Abigail has been drawing all her life, and started illustrating professionally five years ago. She is currently working as a freelance illustrator and teaches children’s drawing classes in the summer and winter. Her work has been shown in many galleries such as The Museum of American Illustrators in New York and The Poe Museum of Richmond in the US and throughout London Paris and Madrid, and she has been featured in publications including Spectrum Fantastic Art, Art Fundamentals and Digital Artists.
On entering the contest:
A very close friend of mine, who is also an artist, dared me to enter the contest! As a Fluevog newborn (received my first pair as a New Year’s gift), I really dig the “Fluevog look”. I thought this brief would be a really from break from my current project!
On her winning design: For this advertisement and shoe, The Queen of Prussia Ludovika, I wanted to encompass two aspects I see in Fluevog shoes – strength and beauty – a perfect fit for a queen-themed ad! I originally wanted an historic Prussian queen as the subject, but because showing the shoes was so important, I thought it would be better to have a more modern outfit where the legs could be given more prominence. I’m also a fan of the Baroque movement, so a fabulous Baroque chair was the obvious choice for the throne. It took a few tries, but I came up with a sketch that would work for “Ludovika,” a strong, dark, and intriguing woman in a pose that would focus on her gorgeous footwear.

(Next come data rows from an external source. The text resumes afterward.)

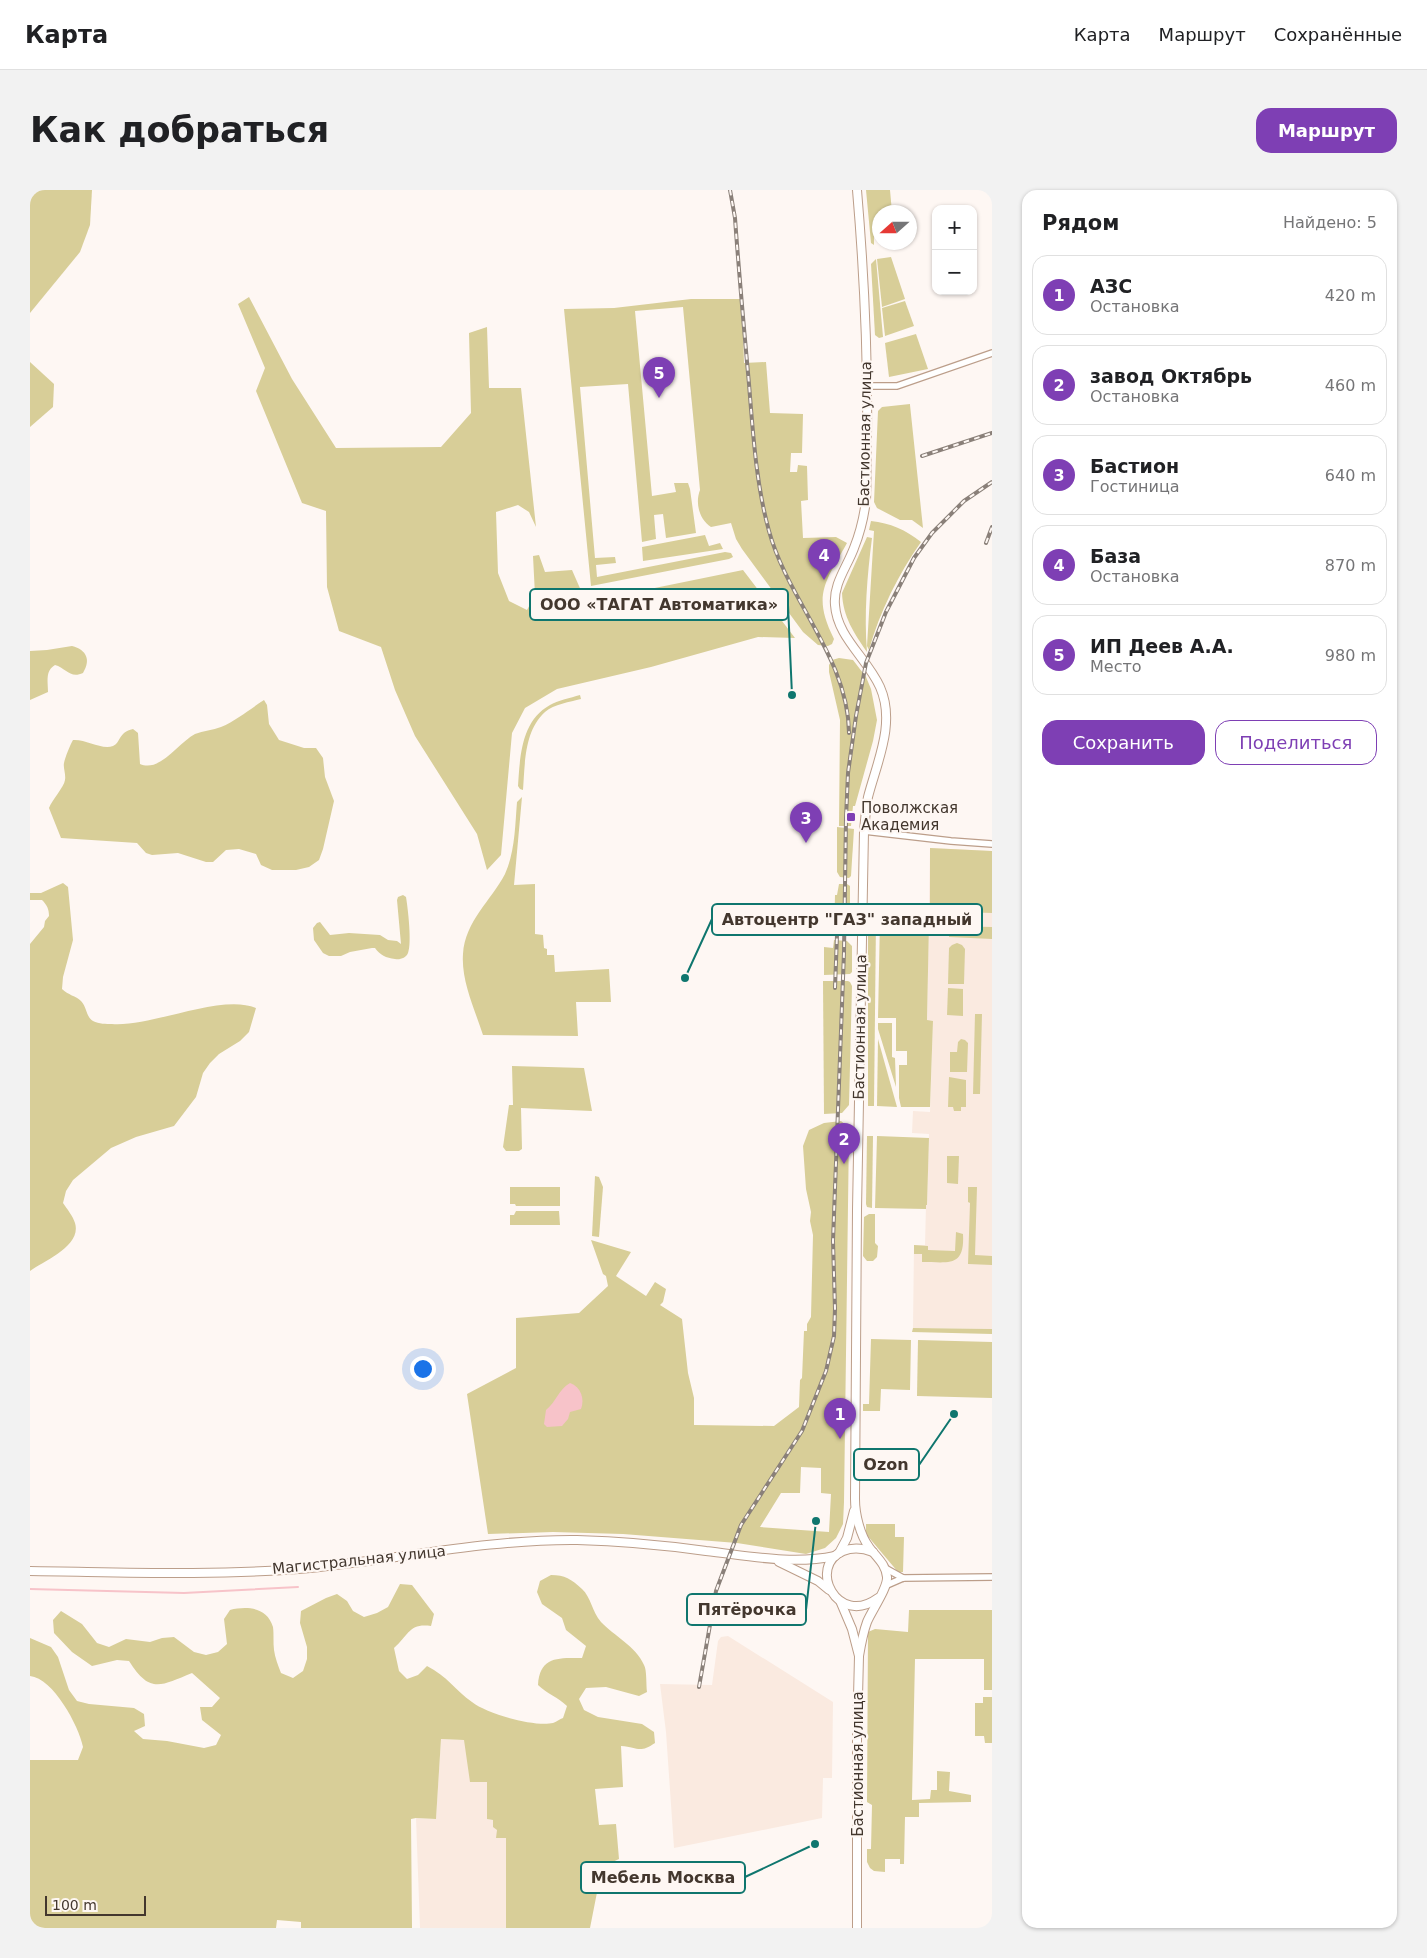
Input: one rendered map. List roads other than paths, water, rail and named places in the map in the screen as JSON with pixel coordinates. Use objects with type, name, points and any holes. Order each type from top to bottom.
[{"type":"main road","name":"Бастионная улица","points":[[857,190],[864,276],[868,386],[864,509],[854,548],[837,584],[835,606],[841,628],[880,686],[886,708],[887,724],[868,800],[864,831],[857,1202],[855,1504],[863,1535],[874,1553]]},
{"type":"main road","points":[[831,1591],[828,1583],[828,1567],[847,1538],[855,1504]]},
{"type":"main road","name":"Магистральная улица","points":[[30,1571],[204,1572],[298,1569],[511,1542],[577,1540],[653,1544],[774,1560]]},
{"type":"main road","points":[[774,1560],[804,1561],[857,1548],[874,1553],[885,1568],[887,1585],[879,1597],[863,1633],[859,1656]]},
{"type":"main road","points":[[774,1560],[818,1581],[831,1591],[841,1603],[849,1606],[865,1606],[879,1597]]},
{"type":"main road","name":"Бастионная улица","points":[[841,1603],[852,1629],[859,1656],[857,1928]]},
{"type":"street","points":[[868,386],[897,386],[992,353]]},
{"type":"street","points":[[864,831],[992,844]]},
{"type":"street","points":[[885,1568],[903,1578]]},
{"type":"street","points":[[887,1585],[903,1578],[992,1577]]},
{"type":"waterway","points":[[30,1589],[184,1593],[298,1587]]},
{"type":"railway","points":[[730,190],[735,218],[756,458],[761,495],[769,531],[778,557],[839,679],[846,705],[849,733]]},
{"type":"railway","points":[[922,456],[992,433]]},
{"type":"railway","points":[[699,1687],[716,1591],[741,1525],[802,1431],[826,1371],[834,1336],[833,1241],[844,952],[848,773],[866,663],[886,612],[914,558],[932,533],[964,501],[992,482]]},
{"type":"railway","points":[[986,543],[992,527]]},
{"type":"railway","points":[[835,988],[837,935]]},
{"type":"place","name":"ИП Деев А.А.","points":[[659,398]]},
{"type":"place","name":"База","points":[[824,580]]},
{"type":"place","name":"ООО «ТАГАТ Автоматика»","points":[[792,695]]},
{"type":"place","name":"Поволжская Академия","points":[[851,817]]},
{"type":"place","name":"Бастион","points":[[806,843]]},
{"type":"place","name":"Автоцентр \"ГАЗ\" западный","points":[[685,978]]},
{"type":"place","name":"завод Октябрь","points":[[844,1164]]},
{"type":"place","name":"Ozon","points":[[954,1414]]},
{"type":"place","name":"АЗС","points":[[840,1439]]},
{"type":"place","name":"Пятёрочка","points":[[816,1521]]},
{"type":"place","name":"Мебель Москва","points":[[815,1844]]}]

How long did the creative take for you to complete?:
I worked on this off and on for about two weeks. I knew I wanted a woman on a throne, but what took the longest was finding the right pose. I went through several sketches before deciding on this one. After that came final linework, inks, watercolor… and then the battle over the perfect fonts and layout ensued!
What is your creative process?:
When I’m working, I tend to have a classic monster movie playing, or a horror movie score on in the background. I like my work to have a balance of beauty and the macabre – something with Bela Lugosi or Vincent Price is always on. Over the years, the work of Tim Burton, Guillermo Del Toro, Don Bluth, and Hayao Miyazaki have influenced my style. Because I was trained to draw and paint classically, it’s been wonderful to explore my own artistic style by breaking the rules. I like to exaggerate proportions and perspective, and add my own dark sense of humor to my art.
I do a lot of historical research for each of my pieces, since many of them take place in the Victorian or Edwardian era. I study historical fashion, architecture, and decoration to help with each project.
As an artist/illustrator, who are you inspired by?
Some of my greatest influences are in gothic works such as ‘Frankenstein’,’Dracula’ ,’Jane Eyre’, and ‘The Picture of Dorian Gray’. Some other influences in my work are Golden Age illustrations of Arthur Rackham, Edmund Dulac, Harry Clarke, Kay Nielsen, Aubrey Beardsley, and many more.
What are your dreams?
I love collaborative work, so my dreams are to continue working with other wonderfully talented people telling stories through books, games, movies, and events.
Keep an eye out in Vice, Applied Arts, and Bust magazines for Abigail’s design in print.